NS – Vous avez cité un jour une phrase de John Cage, en précisant que vous l’approuviez : « Je n’ai rien à dire et je le dis ». Qu’est-ce qui dans l’esprit de Cage vous est proche ?
GR – Ce genre d’état d’esprit est très proche de la réticence que j’éprouve personnellement à parler. C’est aussi, me semble-t-il, une critique très pertinente de toutes ces déclarations pompeuses qu’on entend à droite et à gauche. Mais avant tout, Cage est à mon avis un très grand musicien.

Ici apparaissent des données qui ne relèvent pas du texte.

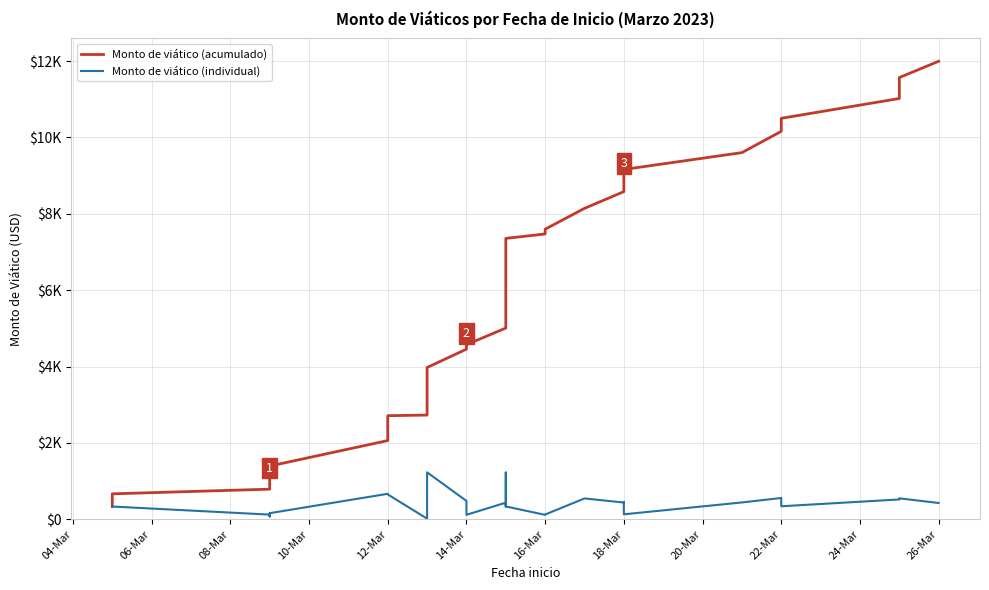

Is it true that Monto de viático (acumulado) equals 820.6 at 16-Mar?

False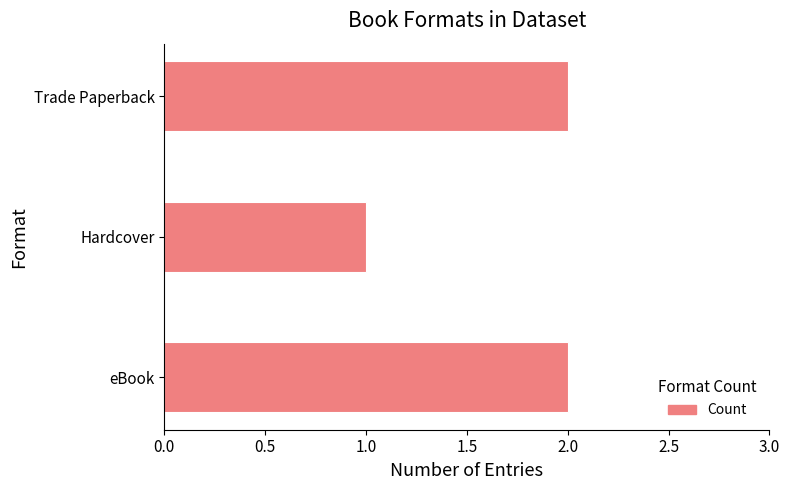

What is the change in value from Hardcover to Trade Paperback?

+1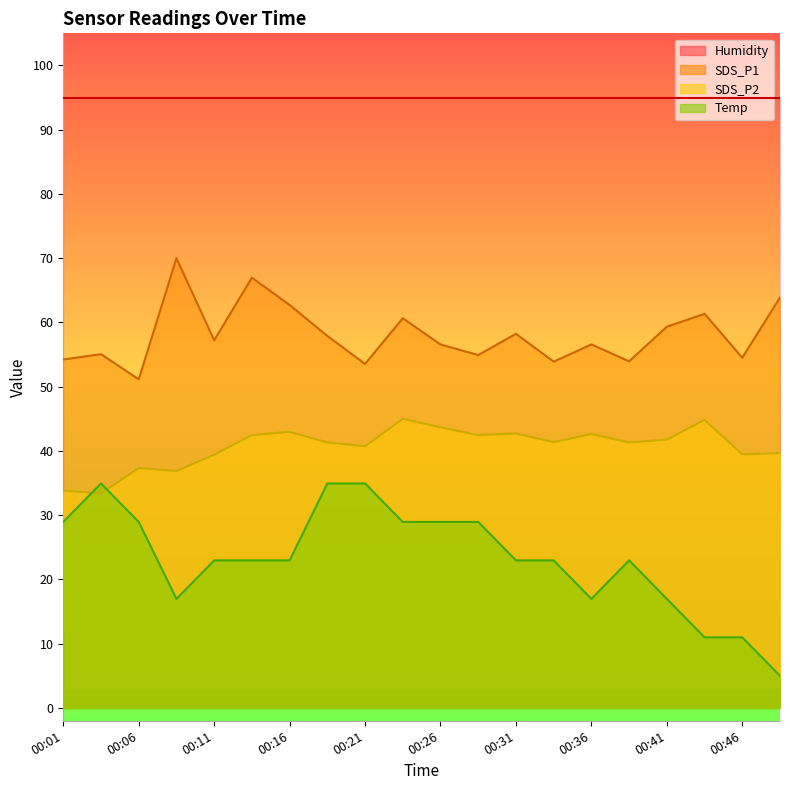

How many categories are shown in the chart?

20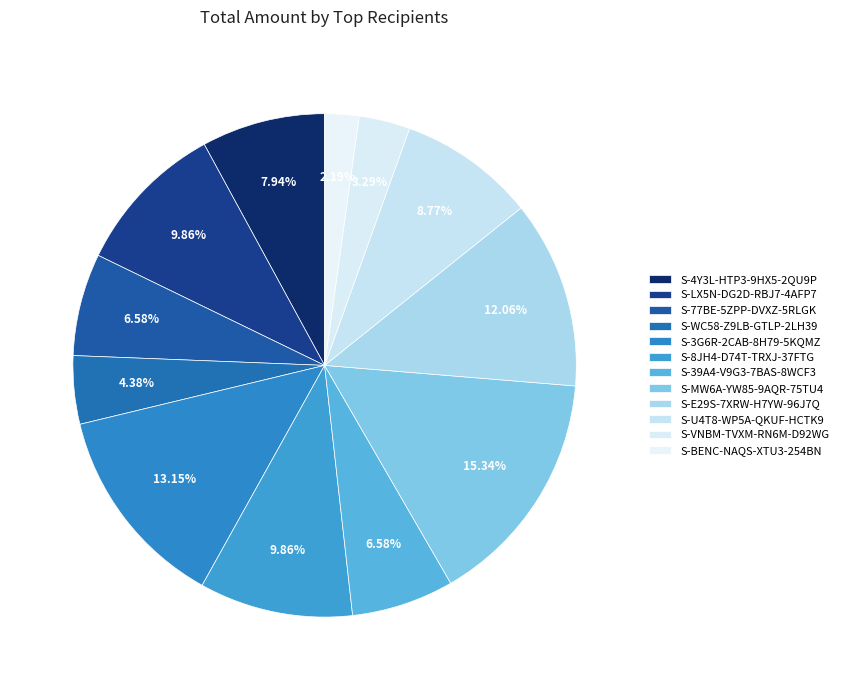

What percentage is NOT represented by S-4Y3L-HTP3-9HX5-2QU9P?

92.1%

[…] Même si on croit a priori entendre un non-sens provocateur, des tintements et des grincements aléatoires. Mais alors on comprend progressivement à quel point cette musique est merveilleusement intelligente et sensible, à quel point elle est soigneusement construite. Extraordinaire !

NS – Je souhaiterais clore cet entretien en vous demandant pourquoi vous avez si souvent peint votre famille ?
GR – Parce que ce sont les personnes que je connais le mieux. [rires]

NS – Mais c’est assez inhabituel. Rares sont les peintres à avoir peint les membres de leur famille.
GR– Peut-être que je me prends tout simplement trop au sérieux. [rires] Cela s’explique très certainement par l’histoire de ma propre vie.